= Secure Communications Interoperability Protocol =

US standard for secure communications

The Secure Communications Interoperability Protocol (SCIP) is a US standard for secure voice and data communication, for circuit-switched one-to-one connections, not packet-switched networks. SCIP derived from the US Government Future Narrowband Digital Terminal (FNBDT) project.
SCIP supports a number of different modes, including national and multinational modes which employ different cryptography. Many nations and industries develop SCIP devices to support the multinational and national modes of SCIP.

SCIP has to operate over the wide variety of communications systems, including commercial land line telephone, military radios, communication satellites, Voice over IP and the several different cellular telephone standards. Therefore, it was designed to make no assumptions about the underlying channel other than a minimum bandwidth of 2400 Hz. It is similar to a dial-up modem in that once a connection is made, two SCIP phones first negotiate the parameters they need and then communicate in the best way possible.

US SCIP or FNBDT systems were used since 2001, beginning with the CONDOR secure cell phone. The standard is designed to cover wideband as well as narrowband voice and data security.

SCIP was designed by the Department of Defense Digital Voice Processor Consortium (DDVPC) in cooperation with the U.S. National Security Agency and is intended to solve problems with earlier NSA encryption systems for voice, including STU-III and Secure Terminal Equipment (STE) which made assumptions about the underlying communication systems that prevented interoperability with more modern wireless systems. STE sets can be upgraded to work with SCIP, but STU-III cannot. This has led to some resistance since various government agencies already own over 350,000 STU-III telephones at a cost of several thousand dollars each.

(Dataset entries)
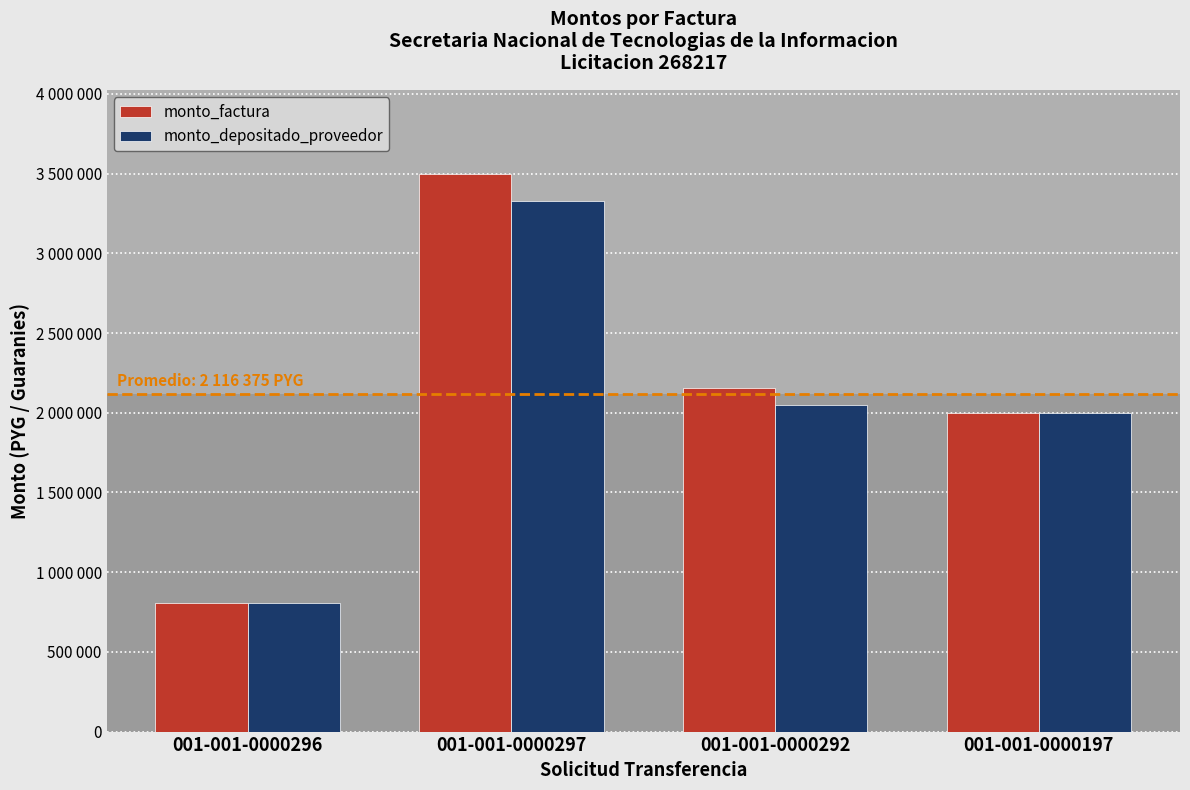

At which category is the sum across all series the highest?

001-001-0000297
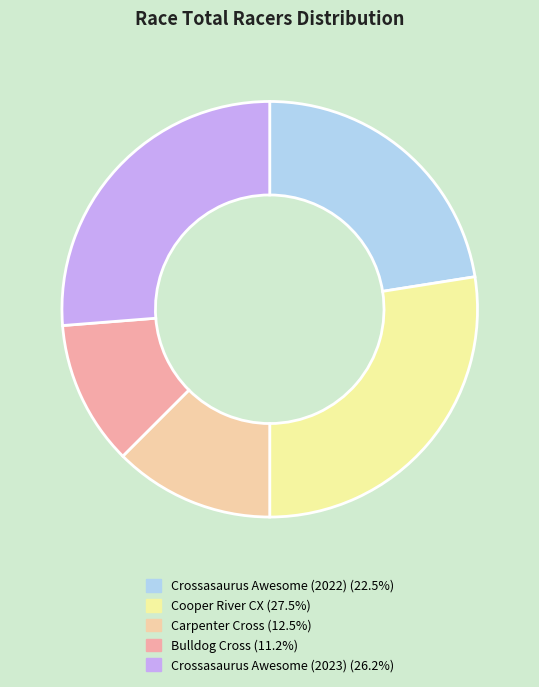

Which category has the smallest portion of the pie?

Bulldog Cross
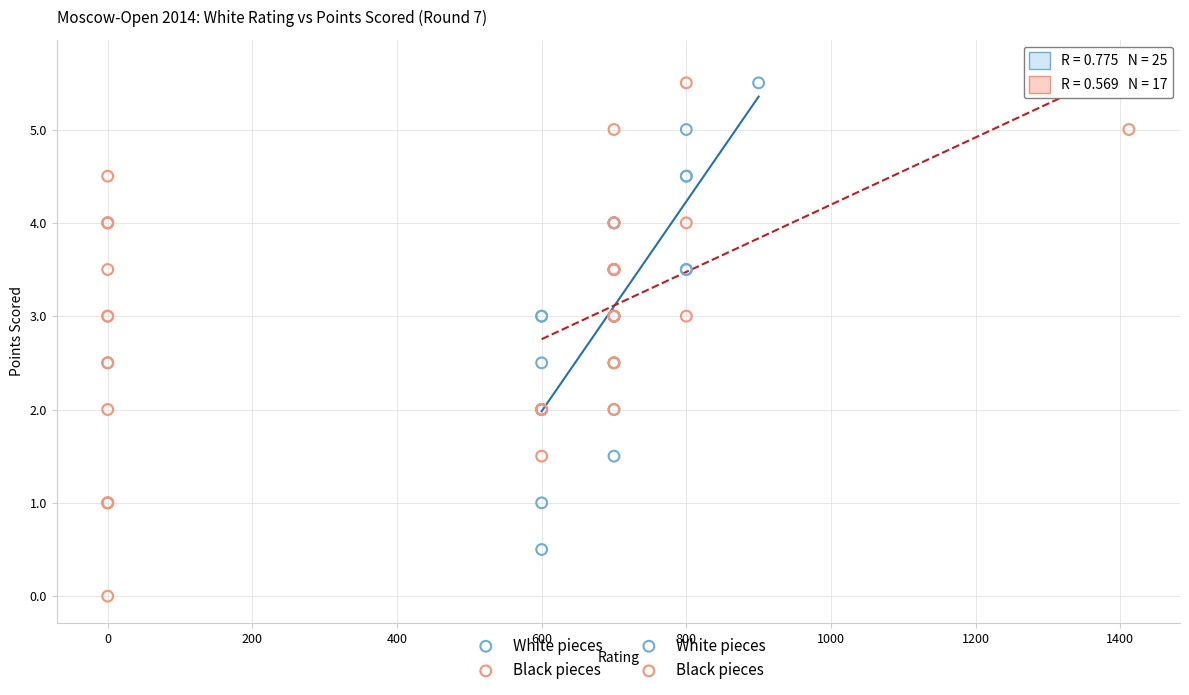

Which series has the largest Y range (max minus min)?

Black pieces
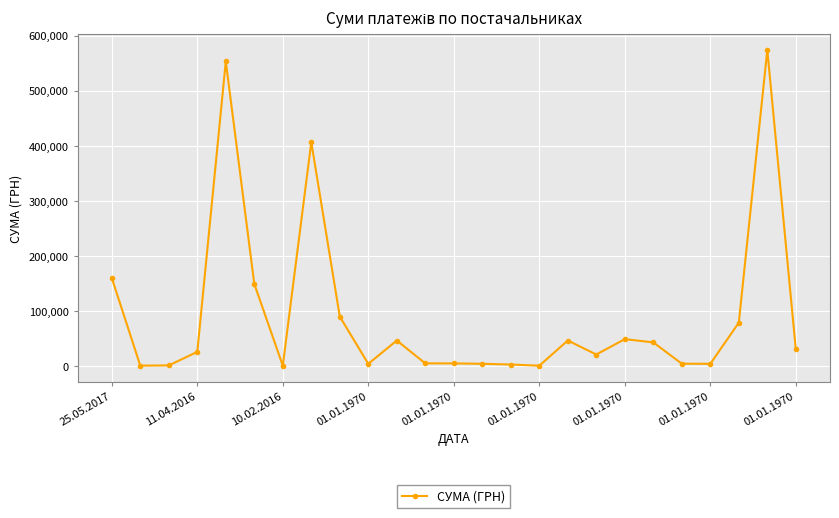

True or false: the data has more than 1 interior local peaks.

True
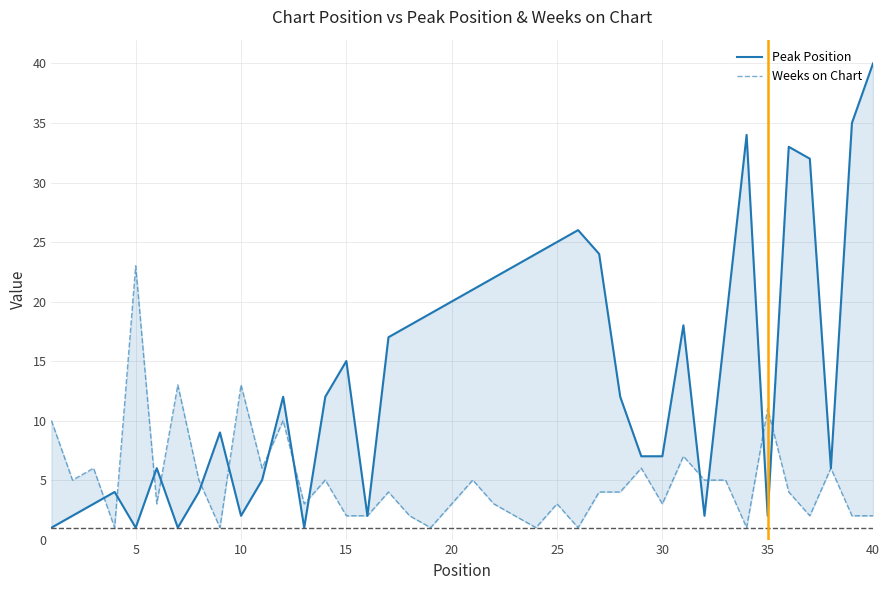

Does the chart have visible grid lines?

Yes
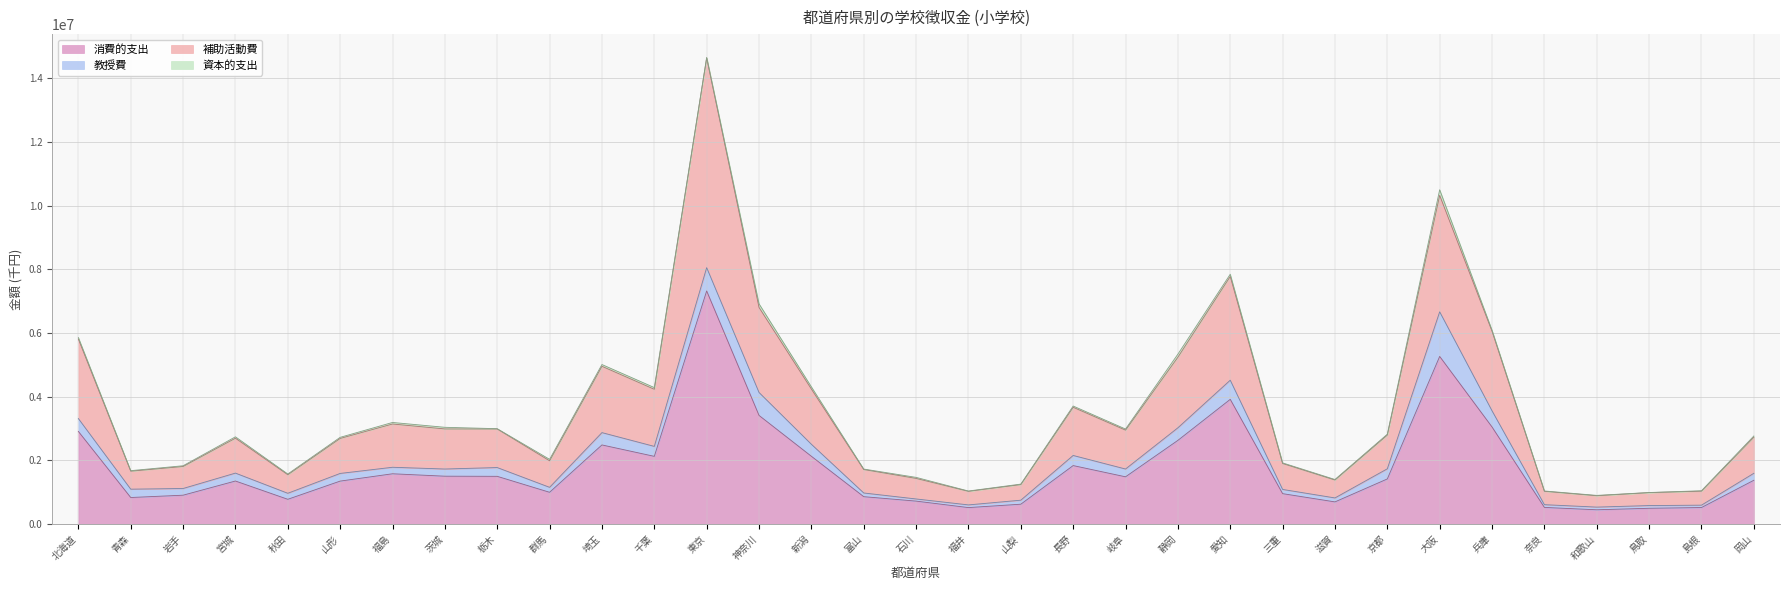

What is the total value across all series at 石川?

1463475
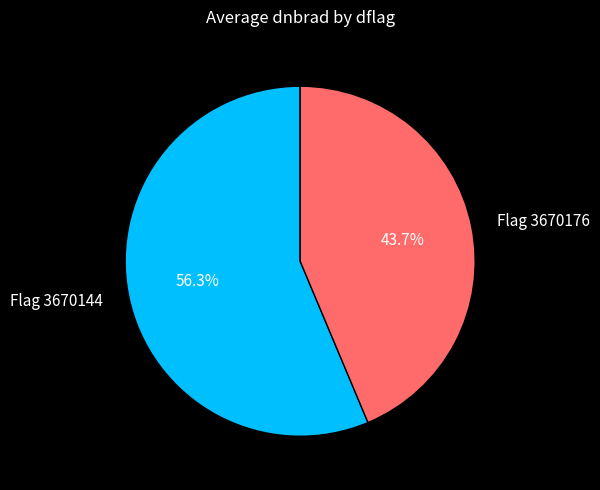

What percentage do Flag 3670144 and Flag 3670176 together represent?

100.0%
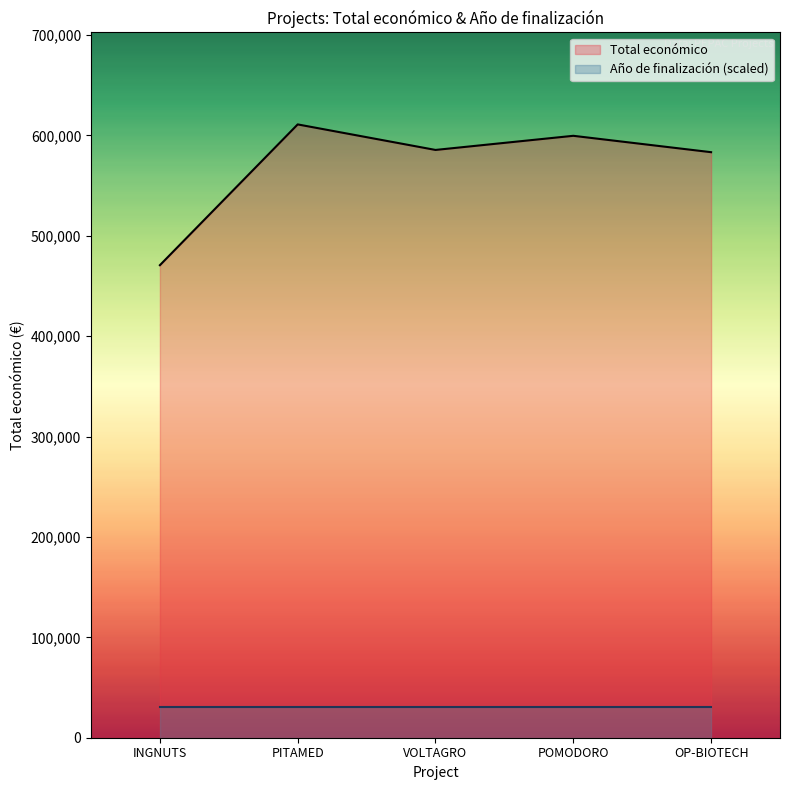

What is the label of the 2nd point from the left?

PITAMED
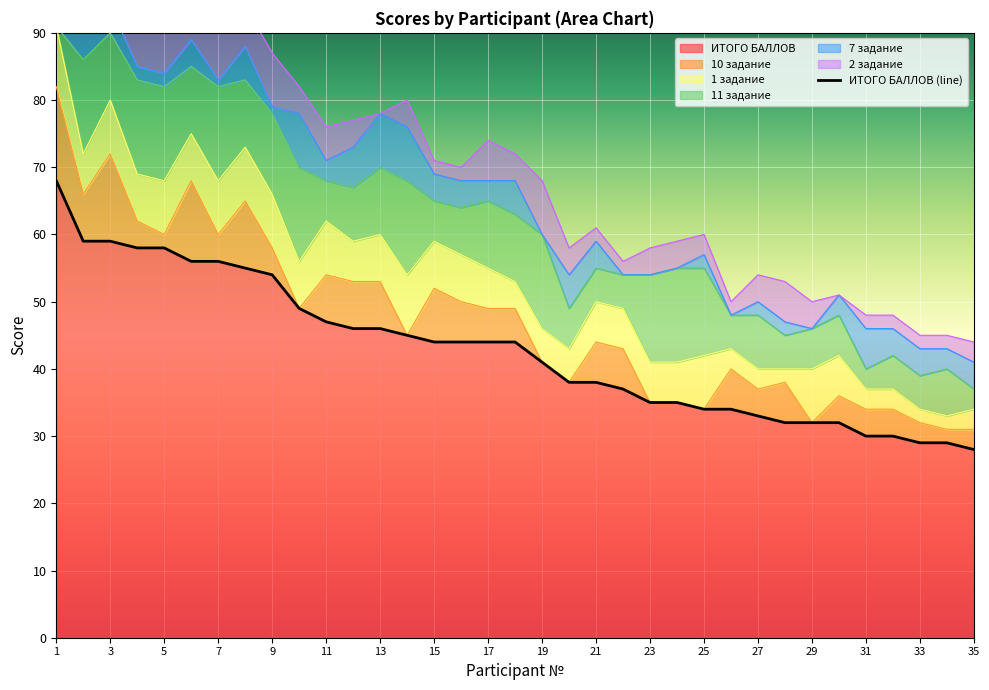

True or false: ИТОГО БАЛЛОВ has a value of 58 at 5.

True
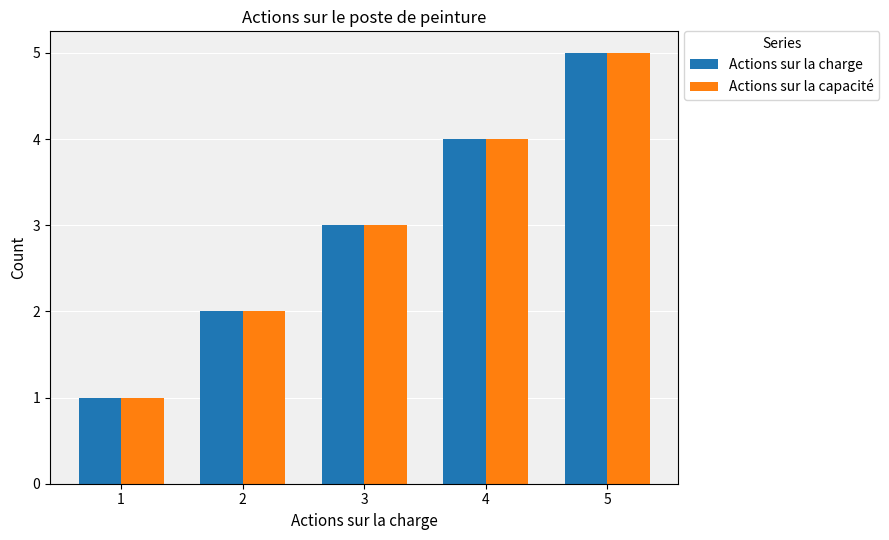

What is the value of the Actions sur la capacité bar at the 5th from the left?

5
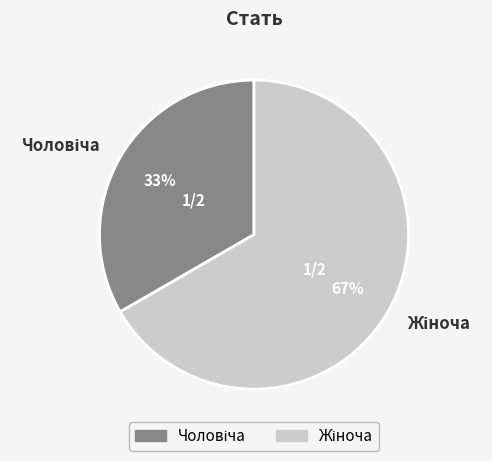

How many slices are in this pie chart?

2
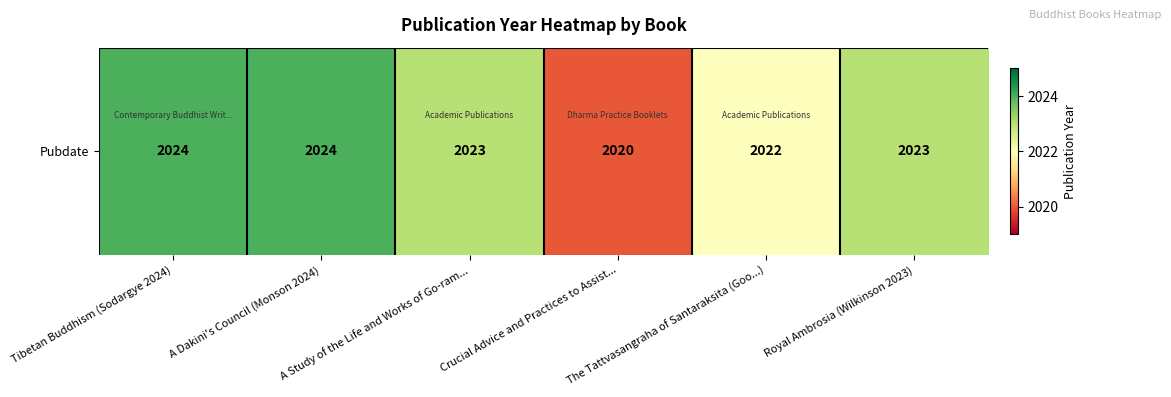

What is the ratio of the value at Crucial Advice and Practices to Assist... to the value at Royal Ambrosia (Wilkinson 2023)?

1.0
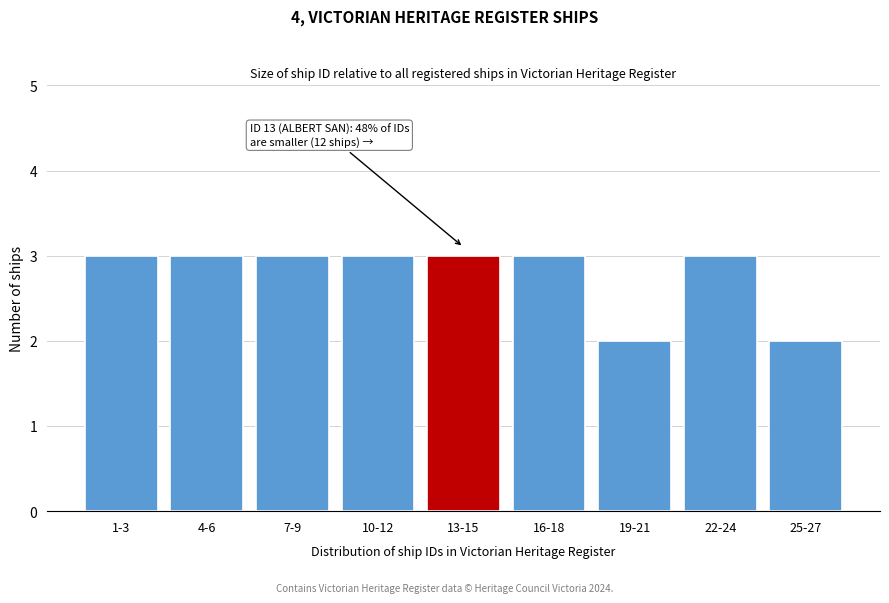

Reading right to left, list all the values displayed in this chart.

25-27=2	22-24=3	19-21=2	16-18=3	13-15=3	10-12=3	7-9=3	4-6=3	1-3=3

- [Set of tasks]:
- 1) From the SCIP article, reproduce word for word the passage that begins at "SCIP has to" and stops after "best way possible.".
- 2) Name every communications system that the SCIP article says SCIP has to operate over.

- [Answers provided]:
- 1)
SCIP has to operate over the wide variety of communications systems, including commercial land line telephone, military radios, communication satellites, Voice over IP and the several different cellular telephone standards. Therefore, it was designed to make no assumptions about the underlying channel other than a minimum bandwidth of 2400 Hz. It is similar to a dial-up modem in that once a connection is made, two SCIP phones first negotiate the parameters they need and then communicate in the best way possible.

- 2)
- Commercial land line telephone
- Military radios
- Communication satellites
- Voice over IP
- The several different cellular telephone standards